東京を含む南関東の百貨店からです。化粧品などの購買へ影響が出ているようです。

百貨店 営業担当 南関東 2019-02-08
朝早くから多くの客の開店待ちがあった初商以降、天候の影響もあり来店客数は増加しているが、例年人気の福袋は実用性の高い食品中心で、株価や為替の影響か、宝飾関連の高額福袋や絵画、工芸品などが苦戦している。また、中国電子取引法の規制強化により、代理購入者でも営業許可証の取得が必要となり、化粧品などの購買に影響し、インバウンド効果が鈍化している(東京都)。

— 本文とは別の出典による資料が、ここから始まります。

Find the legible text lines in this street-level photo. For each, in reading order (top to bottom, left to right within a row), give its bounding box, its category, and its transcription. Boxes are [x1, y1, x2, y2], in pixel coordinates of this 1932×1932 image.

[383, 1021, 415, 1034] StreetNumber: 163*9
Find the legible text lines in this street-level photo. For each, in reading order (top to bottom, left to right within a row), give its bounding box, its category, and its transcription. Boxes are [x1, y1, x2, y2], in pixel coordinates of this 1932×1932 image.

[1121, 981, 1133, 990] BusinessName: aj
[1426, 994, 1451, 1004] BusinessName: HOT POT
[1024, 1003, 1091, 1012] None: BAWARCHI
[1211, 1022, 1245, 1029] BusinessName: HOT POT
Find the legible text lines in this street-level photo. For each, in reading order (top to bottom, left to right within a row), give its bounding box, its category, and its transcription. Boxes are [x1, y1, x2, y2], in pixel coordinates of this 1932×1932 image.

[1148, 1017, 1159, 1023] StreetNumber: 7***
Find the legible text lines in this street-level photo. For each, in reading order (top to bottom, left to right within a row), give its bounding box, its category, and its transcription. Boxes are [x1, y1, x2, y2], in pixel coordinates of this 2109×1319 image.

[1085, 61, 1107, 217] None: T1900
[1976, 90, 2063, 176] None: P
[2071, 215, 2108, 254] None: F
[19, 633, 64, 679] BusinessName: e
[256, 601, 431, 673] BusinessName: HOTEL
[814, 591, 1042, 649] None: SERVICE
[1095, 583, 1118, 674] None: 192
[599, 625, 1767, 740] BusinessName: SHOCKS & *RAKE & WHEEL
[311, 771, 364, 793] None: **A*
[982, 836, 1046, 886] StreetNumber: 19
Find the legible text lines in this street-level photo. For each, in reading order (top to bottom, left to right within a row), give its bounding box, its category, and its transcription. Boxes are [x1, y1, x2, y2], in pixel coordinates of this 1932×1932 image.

化粧品と言えば、先週資生堂が過去最高の決算発表をしました。 https://www.mag2.com/p/money/636259

書き起こしからポイントを抜き出すと

  • 中国電子取引法の影響が大きく出ていることは事実みたい。
  • 1月の1ヶ月間で、プレステージ(資生堂の中国ブランド)の店頭売上は40パーセント以上伸びた。マーケットの伸びよりも、高い。
  • この数字を見る限りにおいては、減速感はない

これらを総合して今後2-3ヶ月の方針を考えると、インバウンド消費で売上をあげていた百貨店のような小売セクター は見送り、中国での販売網(天猫などに出品している)を有する化粧品セクターは押し目買いの機会を伺うという感じかなと思います。